Szene 10: Auf dem Weg in den Strafraum kommt Robin Meißner (Köln) im Duell mit Jonas Nietfeld (Halle) zu Fall. Erneut bleibt die Pfeife des Schiedsrichters stumm. [TV-Bilder – ab Minute 1:30]

Babak Rafati: Meißner legt sich den Ball vor, dringt in den gegnerischen Strafraum ein und hat eine aussichtsreiche Chance. Dabei verfolgt ihn Nietfeld, hat keine Chance mehr an den Ball zu kommen, wirft sich deshalb von hinten in den Angreifer und bringt ihn dadurch zu Fall. Das ist ein Foulspiel, und somit hätte es einen Elfmeter für Köln sowie eine gelbe Karte gegen Nietfeld geben müssen. Eine Notbremse mit der Folge einer roten Karte ist nicht notwendig, da ein weiterer Verteidiger die Möglichkeit hat, rechtzeitig einzugreifen. Eine Fehlentscheidung, weiterspielen zu lassen und den fälligen Elfmeter für Köln nicht auszusprechen.

 

Szene 11: Im Strafraum kommt Manfred Starke (Oldenburg) gegen Marco Pasalic (Dortmund II) zu Fall. Einen Elfmeter gibt Schiedsrichter Jonas Brombacher nicht. [TV-Bilder – ab Minute 39:00]

Babak Rafati: Starke läuft in den Strafraum und wird von Pasalic verfolgt. Dieser verursacht mit dem Arm einen Kontakt in den Rücken des Angreifers, sodass sich der Angreifer fallen lässt. Dieser Kontakt ist allerdings branchenüblich, sodass kein Foulspiel vorliegt und für einen Elfmeter nicht ausreicht. Eine richtige Entscheidung, weiterspielen zu lassen. Ein Verteidiger darf den Arm in dieser Form einsetzen, wenngleich es auch legitim ist, dass der Angreifer diesen Kontakt dankend annimmt und zu Fall geht. Der Verteidiger setzt aber auch den Arm vor seinem Körper mit Spannung clever ein, sodass Schwung hinter den Kontakt kommt, aber wie bereits erwähnt dieser Kontakt kein Foulspiel darstellt.

Datensätze
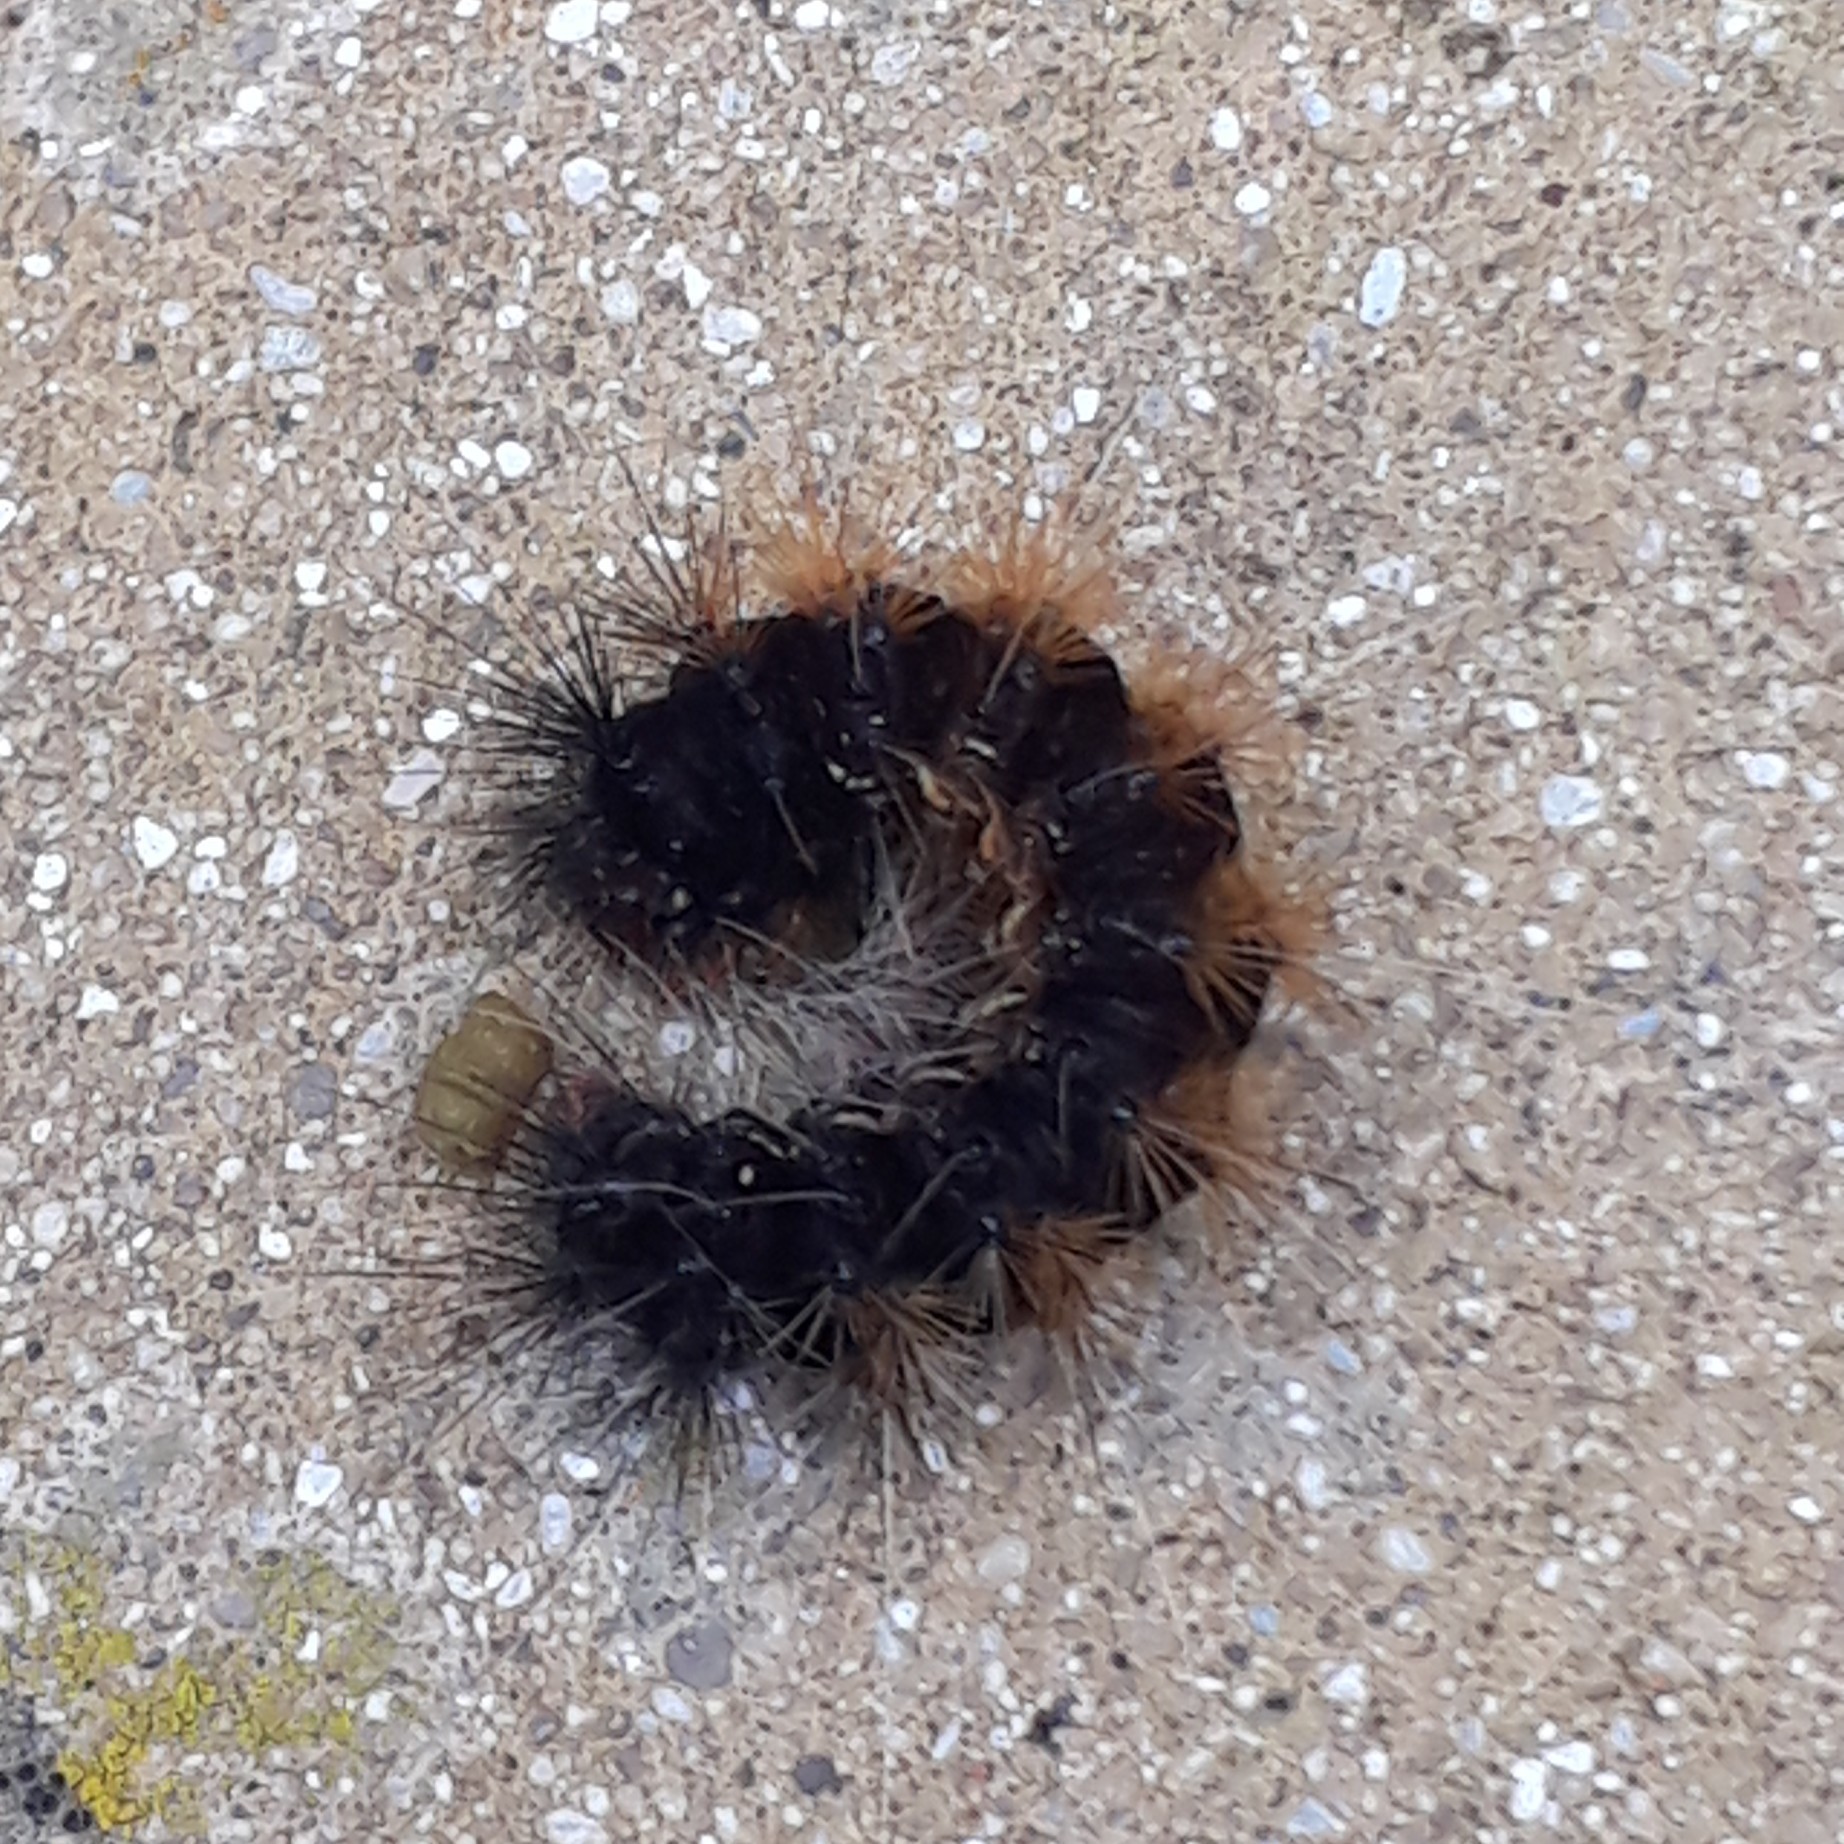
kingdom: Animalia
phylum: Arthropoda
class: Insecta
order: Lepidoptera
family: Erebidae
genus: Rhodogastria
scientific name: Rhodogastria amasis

Aufgabe
Schreibe den Text über die Schiedsrichterentscheidungen im Strafraum im Anschluss an seinen letzten Satz weiter.

Lösung
Szene 12: Bei einem langen Ball von Kamer Krasniqi nimmt Manfred Starke den Arm zur Hilfe, um das Spielgerät anzunehmen und kurz danach zum 1:0 für Oldenburg im Tor unterzubringen. Brombacher gibt den Treffer. [TV-Bilder – ab Minute 0:45]

Babak Rafati: Nach einem langen Ball auf Starke steht dieser zunächst nicht in Abseitsposition. Er nimmt allerdings den Ball mit dem Arm an, um ihn anschließend im gegnerischen Tor unterzubringen. Das ist ein Handspiel und hätte unterbunden werden müssen. Das Tor hätte daher nicht zählen dürfen. Zudem hätte es für dieses unsportliche Handspiel, das absichtlich ist, eine gelbe Karte gegen den Starke geben müssen. Selbst wenn das Handspiel beim Annehmen des Balles durch einen Abpraller vom eigenen Körper und unbeabsichtigt passiert wäre, hätte der Treffer annulliert werden müssen, da der Stürmer anschließend ein Tor erzielt und somit das Handspiel ebenso strafbar wäre. Allerdings wäre dann keine gelbe Karte mehr fällig, da keine Absicht und zugleich keine Unsportlichkeit vorgelegen hätten. Eine Fehlentscheidung, das Tor anzuerkennen.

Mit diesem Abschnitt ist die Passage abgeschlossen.